WHAT YOU ARE ASKED TO DO: Please list all lines of the material below in which the string "labels" occurs.

------ EXTRACTED INFORMATION ------

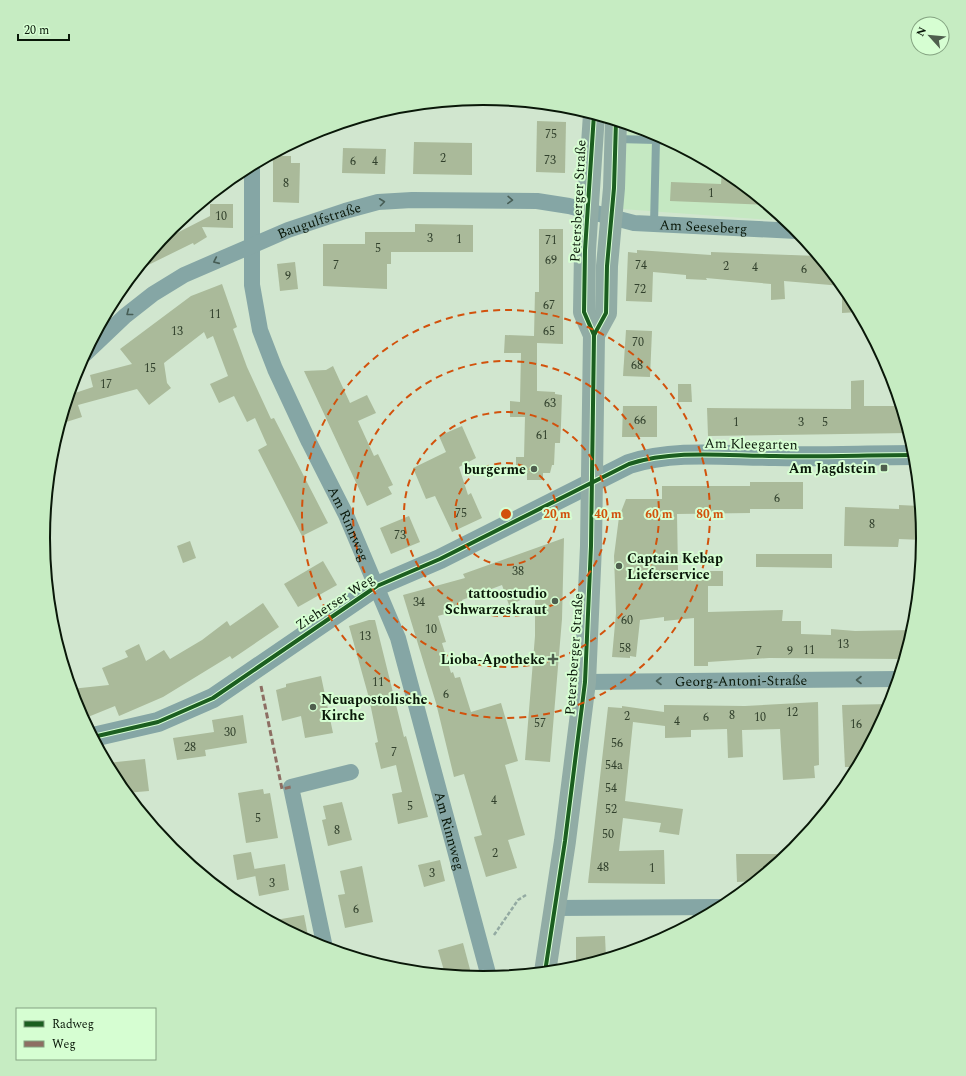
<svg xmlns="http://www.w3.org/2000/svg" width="966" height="1076" font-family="Spectral,serif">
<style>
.built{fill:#c5e8c2}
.building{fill:#aaba9a}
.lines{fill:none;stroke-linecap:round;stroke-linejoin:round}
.path{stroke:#93aaa2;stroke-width:2.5;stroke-dasharray:4 2;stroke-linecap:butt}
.service{stroke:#85a6a5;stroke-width:8}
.minor{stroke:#85a6a5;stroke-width:16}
.tertiary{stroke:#85a6a5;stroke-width:20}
.primary{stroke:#91aca5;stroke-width:22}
.quiet{stroke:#8d6e63;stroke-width:3;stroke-dasharray:6 3;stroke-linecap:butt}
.cycleway-casing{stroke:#d6fed2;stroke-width:6}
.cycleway{stroke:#1b5e20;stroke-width:4}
.oneway{stroke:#475e56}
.ring{fill:none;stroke:#d2520c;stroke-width:2;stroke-dasharray:7 5}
.poi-dot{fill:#4f5f4e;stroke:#d6fed2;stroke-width:1.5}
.labels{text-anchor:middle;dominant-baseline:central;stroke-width:4;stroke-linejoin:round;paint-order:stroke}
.number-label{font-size:12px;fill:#31402c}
.street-label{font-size:14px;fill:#091708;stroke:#d6fed2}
.poi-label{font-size:14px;font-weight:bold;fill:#091708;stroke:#d6fed2;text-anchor:end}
.rim{fill:none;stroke:#091708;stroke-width:2}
.centre{fill:#d2520c;stroke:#d6fed2;stroke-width:2}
.ring-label{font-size:12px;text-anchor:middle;font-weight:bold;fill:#d2520c;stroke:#d6fed2;stroke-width:4;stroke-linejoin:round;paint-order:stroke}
</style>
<rect width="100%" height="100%" fill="#d1e6cf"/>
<path class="built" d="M628 124 652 132 728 172 773 209 772 220 622 209Z"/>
<g class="building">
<path d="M537 121 566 122 565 173 536 172Z"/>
<path d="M414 142 472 143V175L413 174Z"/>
<path d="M343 148 386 149 385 174 342 173Z"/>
<path d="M273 156H291V163H300L299 203 273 202Z"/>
<path d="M722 169 768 205 670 201 671 182 721 184Z"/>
<path d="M210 204H233V228L202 227 207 237 194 245 193 243 136 271 172 227 175 234 210 216Z"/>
<path d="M415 224 473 225V252H391V264H387V289L323 286V244H365V232H415Z"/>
<path d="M539 229H563V344L537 343V391L555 392V394L562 395 561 425 560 443H555L554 465H552L550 473H543V480H527V473H516V457H524L525 417H510V401L520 402 521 353H504L505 335 534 336 535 292H539Z"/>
<path d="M637 250 711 255V252L818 256 849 294 859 312 842 313V286L784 281 785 299 771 300V284L706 278 707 280 686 279V275L653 272 652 302 626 301 628 252 637 253Z"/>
<path d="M295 262 298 289 280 291 277 264Z"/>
<path d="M222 284 237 327 233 329 247 367 271 419 274 418 328 523 302 536 258 450 267 445 255 418 247 422 234 396 219 403 210 384 228 376 213 336 207 339 204 332 164 363 167 383 171 388 149 405 137 389 78 405 82 417 60 424 72 384 75 393 93 387 90 375 132 364 120 349 191 296Z"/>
<path d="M626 330 652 331 650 377 623 376Z"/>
<path d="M333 366 350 403 367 395 376 413 358 421 374 456 378 454 393 485 388 487 392 494 367 506 304 371 326 370Z"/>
<path d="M864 380V406H900L909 433 708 436 707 408 851 409V381Z"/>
<path d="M678 384H691L692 402H678Z"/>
<path d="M623 406H657V437H622Z"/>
<path d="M462 426 476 458 459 467 468 495 471 493 482 518 452 532 435 496 426 499 413 468 446 452 439 436Z"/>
<path d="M750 482H803V509H750V513L677 514 678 571H723V586H708V612L783 610 782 621H801V634L831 635V629L855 631 913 630 904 659 769 658 708 662V666H694V618L664 621V617L640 620 636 657 630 656V658L612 657 616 613 614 556 619 517 626 499H662V486H750Z"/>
<path d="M899 505 920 506 923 540 899 539 898 547 844 546 845 507 899 509Z"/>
<path d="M409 516 420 542 391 554 380 528Z"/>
<path d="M564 538 562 619 550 762 525 760 535 636V594L509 605 502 585 462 600 465 608 438 616 446 642 442 643 451 673 453 672 455 678 460 677 471 712 501 703 518 761 505 765 525 835 508 840 517 868 486 877 474 837 482 835 464 774 454 777 436 703 403 595 465 578 463 574Z"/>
<path d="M190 541 196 558 183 563 177 546Z"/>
<path d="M756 554H832V568L756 567Z"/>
<path d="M323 561 337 585 298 607 284 584Z"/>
<path d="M263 603 279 627 232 659 230 656 163 697 119 716 115 706 83 719 76 706 71 689 109 685 102 668 128 657 125 651 139 644 146 661 164 650 170 659 202 640 227 621 230 626Z"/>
<path d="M369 620H375L404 737 406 736 428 817 398 824 392 794 402 792 396 765 381 769 375 743 378 742 369 698 349 626Z"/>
<path d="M321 676 333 733 305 738 301 716 282 721 276 690 286 687V684Z"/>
<path d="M818 702 819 765 814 766 815 778 783 780 780 729 742 730 743 757 728 758 727 729 691 730V737L665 738V726L633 722 625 801 683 809 679 835 659 832 661 823 623 818 619 851 664 850 665 884 588 883 608 707 622 708V706L664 712V705L745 706Z"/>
<path d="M890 704 857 767H845L842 705Z"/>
<path d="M243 715 247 743 205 750 206 756 177 760 173 738 214 732 212 720Z"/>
<path d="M145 759 149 791 126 793 117 782 107 763Z"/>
<path d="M263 789 264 794 270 793 278 838 246 843 238 793Z"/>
<path d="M342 802 352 840 328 846 322 820 326 819 323 806Z"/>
<path d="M251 852 256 876 237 880 233 855Z"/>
<path d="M736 854H788L755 881 737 882Z"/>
<path d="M440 860 445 881 424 887 418 865Z"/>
<path d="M285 864 289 890 259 896 254 869Z"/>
<path d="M362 866 373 922 345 928 338 895 345 894 340 871Z"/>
<path d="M304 915 309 941 270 921Z"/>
<path d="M605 936 606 958 585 965H576V937Z"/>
<path d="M463 943 472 977 445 974 438 950Z"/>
</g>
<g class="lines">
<path class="path" d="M494 935 518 900 526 895"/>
<g class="service">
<path d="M617 139 656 140"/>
<path d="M654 224 656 140 669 141"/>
<path d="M696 907 697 920"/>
</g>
<g class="minor">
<path id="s1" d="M252 165V285L260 330 275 369 309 442 346 515 398 638 489 977"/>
<path id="s2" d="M85 354 125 316 153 294 184 275 288 230 345 211 378 202 412 200 537 201 569 206 634 223 797 231"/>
<path id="s3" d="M585 682 898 679"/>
<path d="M555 908 722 907"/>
<path d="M325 948 291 787 351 772"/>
</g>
<path class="tertiary" d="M93 737 158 722 213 698 377 586 440 559 629 464C676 449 727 456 775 456 821 457 868 455 915 455"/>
<g class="primary">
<path d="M594 335 606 313 607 266 614 188 616 121"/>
<path d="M545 972 565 841 585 682 591 546 594 335 584 312 585 250 594 114"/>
</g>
<path class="quiet" d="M261 686 282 789 291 787"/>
<defs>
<g id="cycleway">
<path d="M594 335 606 313 607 266 614 188 616 121"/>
<path d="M93 737 158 722 213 698 377 586 440 559 629 464C676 449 727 456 775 456 821 457 868 455 915 455"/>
<path d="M545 972 565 841 585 682 591 546 594 335 584 312 585 250 594 114"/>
</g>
</defs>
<use href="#cycleway" class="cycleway-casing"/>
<use href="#cycleway" class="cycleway"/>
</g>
<defs><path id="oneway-chevron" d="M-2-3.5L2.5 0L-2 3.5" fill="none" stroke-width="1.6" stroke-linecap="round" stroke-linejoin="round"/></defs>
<g class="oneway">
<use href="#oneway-chevron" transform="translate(510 200) rotate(2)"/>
<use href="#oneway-chevron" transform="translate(382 202) rotate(-7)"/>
<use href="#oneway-chevron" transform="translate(216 261) rotate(156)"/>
<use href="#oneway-chevron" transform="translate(129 313) rotate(142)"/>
<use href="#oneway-chevron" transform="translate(859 680) rotate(180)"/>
<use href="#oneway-chevron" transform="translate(659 681) rotate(180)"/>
</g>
<g class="ring">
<circle cx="506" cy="514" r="51"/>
<circle cx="506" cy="514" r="102"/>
<circle cx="506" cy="514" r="153"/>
<circle cx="506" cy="514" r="204"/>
</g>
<g class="poi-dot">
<rect x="880" y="464" width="8" height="8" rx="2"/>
<circle cx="534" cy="469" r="4"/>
<circle cx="619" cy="566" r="4"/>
<circle cx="555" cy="601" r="4"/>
<path d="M551 653h4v4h4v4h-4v4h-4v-4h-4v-4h4z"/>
<circle cx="313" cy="707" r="4"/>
</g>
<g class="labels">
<g class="number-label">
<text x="551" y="134">75</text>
<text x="443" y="158">2</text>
<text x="550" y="160">73</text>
<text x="353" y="161">6</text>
<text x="375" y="161">4</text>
<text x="286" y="183">8</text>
<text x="711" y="193">1</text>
<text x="221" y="216">10</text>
<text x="430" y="238">3</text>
<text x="459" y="239">1</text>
<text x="551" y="240">71</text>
<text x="378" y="248">5</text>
<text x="551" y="260">69</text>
<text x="336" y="265">7</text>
<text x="641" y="265">74</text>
<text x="726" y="266">2</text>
<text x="755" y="267">4</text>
<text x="804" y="269">6</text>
<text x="288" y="276">9</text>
<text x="640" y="289">72</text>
<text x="549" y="305">67</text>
<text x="215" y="314">11</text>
<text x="177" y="331">13</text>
<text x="549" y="331">65</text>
<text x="638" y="342">70</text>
<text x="637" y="365">68</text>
<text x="150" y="368">15</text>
<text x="106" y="384">17</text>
<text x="550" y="403">63</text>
<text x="640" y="420">66</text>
<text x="736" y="422">1</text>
<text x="801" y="422">3</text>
<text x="825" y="422">5</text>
<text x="542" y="435">61</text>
<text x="777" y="498">6</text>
<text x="461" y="513">75</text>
<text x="872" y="524">8</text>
<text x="400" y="535">73</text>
<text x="518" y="571">38</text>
<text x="419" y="602">34</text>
<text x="627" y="620">60</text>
<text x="431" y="629">10</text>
<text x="365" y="636">13</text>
<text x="843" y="644">13</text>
<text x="625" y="648">58</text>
<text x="809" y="650">11</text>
<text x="759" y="651">7</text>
<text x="790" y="651">9</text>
<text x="378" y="682">11</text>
<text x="446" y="694">6</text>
<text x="792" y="712">12</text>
<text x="732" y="715">8</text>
<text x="627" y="716">2</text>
<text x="706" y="717">6</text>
<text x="760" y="717">10</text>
<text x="677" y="721">4</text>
<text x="540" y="723">57</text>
<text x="856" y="724">16</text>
<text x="230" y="732">30</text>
<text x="617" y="743">56</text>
<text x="190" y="747">28</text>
<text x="394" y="752">7</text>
<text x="614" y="765">54a</text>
<text x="611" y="788">54</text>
<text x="494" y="800">4</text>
<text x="410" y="806">5</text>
<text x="611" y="809">52</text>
<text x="258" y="818">5</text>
<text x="337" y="830">8</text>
<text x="608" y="834">50</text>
<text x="495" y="853">2</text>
<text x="603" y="867">48</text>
<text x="652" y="868">1</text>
<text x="432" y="873">3</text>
<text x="272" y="883">3</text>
<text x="356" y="909">6</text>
</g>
<g class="street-label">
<text transform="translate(578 201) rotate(-87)">Petersberger Straße</text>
<text stroke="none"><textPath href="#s2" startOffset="273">Baugulfstraße</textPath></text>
<text stroke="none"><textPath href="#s2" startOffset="663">Am Seeseberg</textPath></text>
<text transform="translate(751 444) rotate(1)">Am Kleegarten</text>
<text stroke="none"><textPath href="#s1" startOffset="379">Am Rinnweg</textPath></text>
<text transform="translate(335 602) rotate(-33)">Zieherser Weg</text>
<text transform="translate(574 654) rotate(-86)">Petersberger Straße</text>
<text stroke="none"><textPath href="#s3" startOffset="156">Georg-Antoni-Straße</textPath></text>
<text stroke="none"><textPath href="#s1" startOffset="703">Am Rinnweg</textPath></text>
</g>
<g class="poi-label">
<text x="876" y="468">Am Jagdstein</text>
<text x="526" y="469">burgerme</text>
<text x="627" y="558" text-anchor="start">Captain Kebap<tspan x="627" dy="16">Lieferservice</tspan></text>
<text x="547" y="593">tattoostudio<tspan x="547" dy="16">Schwarzeskraut</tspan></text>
<text x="545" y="659">Lioba-Apotheke</text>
<text x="321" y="699" text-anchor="start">Neuapostolische<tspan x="321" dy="16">Kirche</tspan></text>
</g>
</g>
<path d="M0 0H966V1076H0ZM50 538a433 433 0 1 1 866 0a433 433 0 1 1-866 0Z" fill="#c6ecc2" fill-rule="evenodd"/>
<path class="rim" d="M50 538a433 433 0 1 1 866 0a433 433 0 1 1-866 0Z"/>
<circle cx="506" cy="514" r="6" class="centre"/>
<g class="ring-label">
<text x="557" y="518">20 m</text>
<text x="608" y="518">40 m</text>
<text x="659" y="518">60 m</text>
<text x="710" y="518">80 m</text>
</g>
<rect x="16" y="1008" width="140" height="52" fill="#d6fed2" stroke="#84a281"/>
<rect x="24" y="1021" width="20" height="6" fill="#1b5e20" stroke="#84a281"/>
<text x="52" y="1028" font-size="12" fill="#091708">Radweg</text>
<rect x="24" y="1041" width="20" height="6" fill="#8d6e63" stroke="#84a281"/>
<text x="52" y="1048" font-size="12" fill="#091708">Weg</text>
<g transform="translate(930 36) rotate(297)"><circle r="19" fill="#d6fed2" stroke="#84a281"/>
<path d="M0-3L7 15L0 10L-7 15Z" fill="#4f5f4e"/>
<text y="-6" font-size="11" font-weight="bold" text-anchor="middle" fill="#091708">N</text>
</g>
<path d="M18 34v6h51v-6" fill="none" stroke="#091708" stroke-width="2"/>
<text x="24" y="34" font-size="12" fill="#091708" stroke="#d6fed2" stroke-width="3" paint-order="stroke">20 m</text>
</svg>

------

ANSWER SECTION:
.labels{text-anchor:middle;dominant-baseline:central;stroke-width:4;stroke-linejoin:round;paint-order:stroke}
<g class="labels">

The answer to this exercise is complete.